> _AIM OF THE EXERCISE_
A verbatim reproduction of the following listing is required; omit the pictures.

· · · · ·

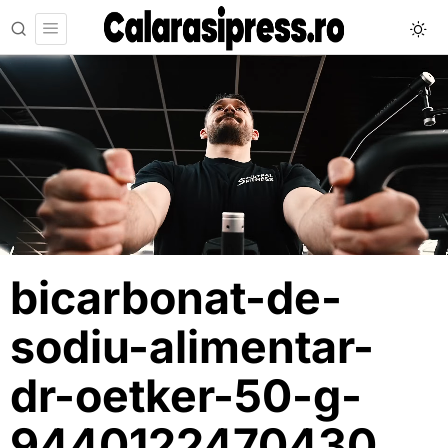
bicarbonat-de-
sodiu-alimentar-
dr-oetker-50-g-
9440122470430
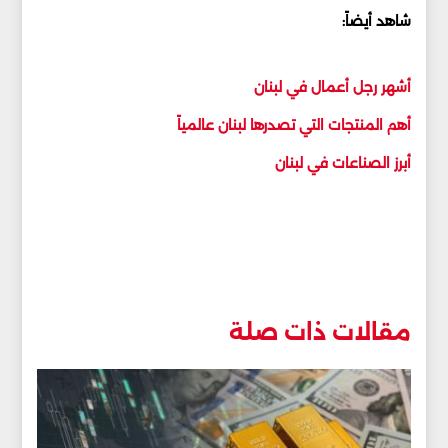
شاهد أيضاً:
أشهر رجل أعمال في لبنان
أهم المنتجات التي تصدرها لبنان عالمياً
أبرز الصناعات في لبنان
مقالات ذات صلة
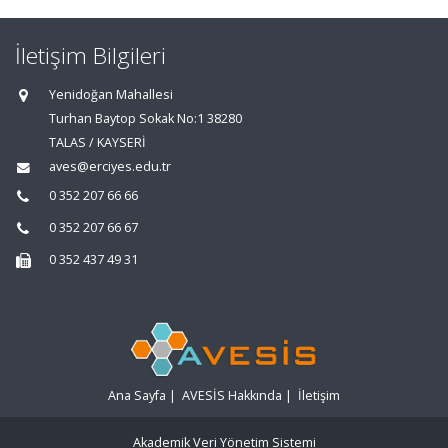
İletişim Bilgileri
Yenidoğan Mahallesi
Turhan Baytop Sokak No:1 38280
TALAS / KAYSERİ
aves@erciyes.edu.tr
0 352 207 66 66
0 352 207 66 67
0 352 437 49 31
Ana Sayfa
|
AVESİS Hakkında
|
İletişim
Akademik Veri Yönetim Sistemi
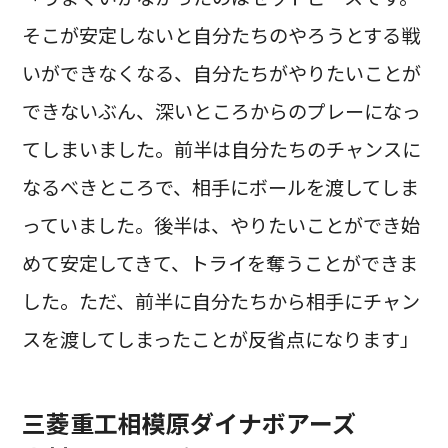
そこが安定しないと自分たちのやろうとする戦
いができなくなる、自分たちがやりたいことが
できないぶん、深いところからのプレーになっ
てしまいました。前半は自分たちのチャンスに
なるべきところで、相手にボールを渡してしま
っていました。後半は、やりたいことができ始
めて安定してきて、トライを奪うことができま
した。ただ、前半に自分たちから相手にチャン
スを渡してしまったことが反省点になります」
三菱重工相模原ダイナボアーズ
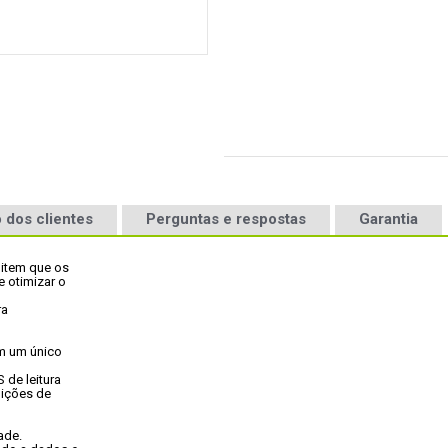
 dos clientes
Perguntas e respostas
Garantia
item que os

otimizar o

a

m um único

de leitura

ições de

ade.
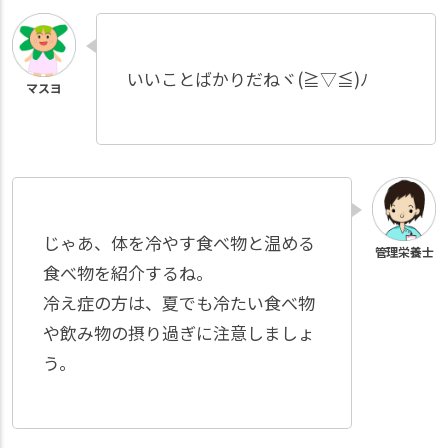
いいことばかりだねヾ(≧▽≦)ﾉ
じゃあ、体を冷やす食べ物と温める
食べ物を紹介するね。
冷え症の方は、夏でも冷たい食べ物
や飲み物の摂り過ぎに注意しましょ
う。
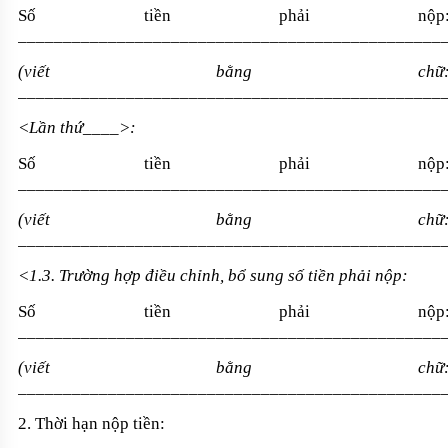
Số tiền phải nộp
_______________________________________________
(viết bằng chữ
________________________________________________
<Lần thứ____>:
Số tiền phải nộp
_______________________________________________
(viết bằng chữ
_______________________________________________
<1.3. Trường hợp điều chỉnh, bổ sung số tiền phải nộp:
Số tiền phải nộp
_______________________________________________
(viết bằng chữ
_______________________________________________
2. Thời hạn nộp tiền:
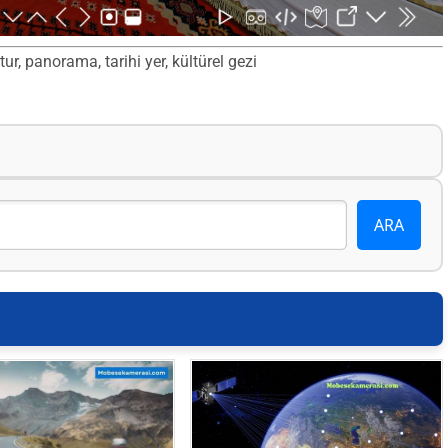
r, panorama, tarihi yer, kültürel gezi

· · · · ·

> _EXERCISE SOLUTION_
bicarbonat-de-
sodiu-alimentar-
dr-oetker-50-g-
9440122470430
شاهد أيضاً:
أشهر رجل أعمال في لبنان
أهم المنتجات التي تصدرها لبنان عالمياً
أبرز الصناعات في لبنان
مقالات ذات صلة
İletişim Bilgileri
Yenidoğan Mahallesi
Turhan Baytop Sokak No:1 38280
TALAS / KAYSERİ
aves@erciyes.edu.tr
0 352 207 66 66
0 352 207 66 67
0 352 437 49 31
Ana Sayfa
|
AVESİS Hakkında
|
İletişim
Akademik Veri Yönetim Sistemi
そこが安定しないと自分たちのやろうとする戦
いができなくなる、自分たちがやりたいことが
できないぶん、深いところからのプレーになっ
てしまいました。前半は自分たちのチャンスに
なるべきところで、相手にボールを渡してしま
っていました。後半は、やりたいことができ始
めて安定してきて、トライを奪うことができま
した。ただ、前半に自分たちから相手にチャン
スを渡してしまったことが反省点になります」
三菱重工相模原ダイナボアーズ
 dos clientes
Perguntas e respostas
Garantia
item que os

otimizar o

a

m um único

de leitura

ições de

ade.
いいことばかりだねヾ(≧▽≦)ﾉ
じゃあ、体を冷やす食べ物と温める
食べ物を紹介するね。
冷え症の方は、夏でも冷たい食べ物
や飲み物の摂り過ぎに注意しましょ
う。
Số tiền phải nộp
_______________________________________________
(viết bằng chữ
________________________________________________
<Lần thứ____>:
Số tiền phải nộp
_______________________________________________
(viết bằng chữ
_______________________________________________
<1.3. Trường hợp điều chỉnh, bổ sung số tiền phải nộp:
Số tiền phải nộp
_______________________________________________
(viết bằng chữ
_______________________________________________
2. Thời hạn nộp tiền:
r, panorama, tarihi yer, kültürel gezi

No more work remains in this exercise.